» DIRECTIONS FOR THIS TASK: Which of the lines below holds the string "down"? Copy every line that does.

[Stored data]
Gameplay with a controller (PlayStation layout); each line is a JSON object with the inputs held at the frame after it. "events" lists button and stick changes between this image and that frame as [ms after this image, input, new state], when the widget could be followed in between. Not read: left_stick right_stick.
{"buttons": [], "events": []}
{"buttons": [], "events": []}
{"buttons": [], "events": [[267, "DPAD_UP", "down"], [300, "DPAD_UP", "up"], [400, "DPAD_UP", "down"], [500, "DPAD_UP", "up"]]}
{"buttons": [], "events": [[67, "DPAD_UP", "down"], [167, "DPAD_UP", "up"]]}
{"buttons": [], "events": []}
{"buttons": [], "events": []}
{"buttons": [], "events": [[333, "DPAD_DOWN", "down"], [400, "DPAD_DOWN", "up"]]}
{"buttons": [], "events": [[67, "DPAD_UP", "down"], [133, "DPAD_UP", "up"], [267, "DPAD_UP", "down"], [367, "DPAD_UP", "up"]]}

» RESULT OF THE EXERCISE:
{"buttons": [], "events": [[267, "DPAD_UP", "down"], [300, "DPAD_UP", "up"], [400, "DPAD_UP", "down"], [500, "DPAD_UP", "up"]]}
{"buttons": [], "events": [[67, "DPAD_UP", "down"], [167, "DPAD_UP", "up"]]}
{"buttons": [], "events": [[333, "DPAD_DOWN", "down"], [400, "DPAD_DOWN", "up"]]}
{"buttons": [], "events": [[67, "DPAD_UP", "down"], [133, "DPAD_UP", "up"], [267, "DPAD_UP", "down"], [367, "DPAD_UP", "up"]]}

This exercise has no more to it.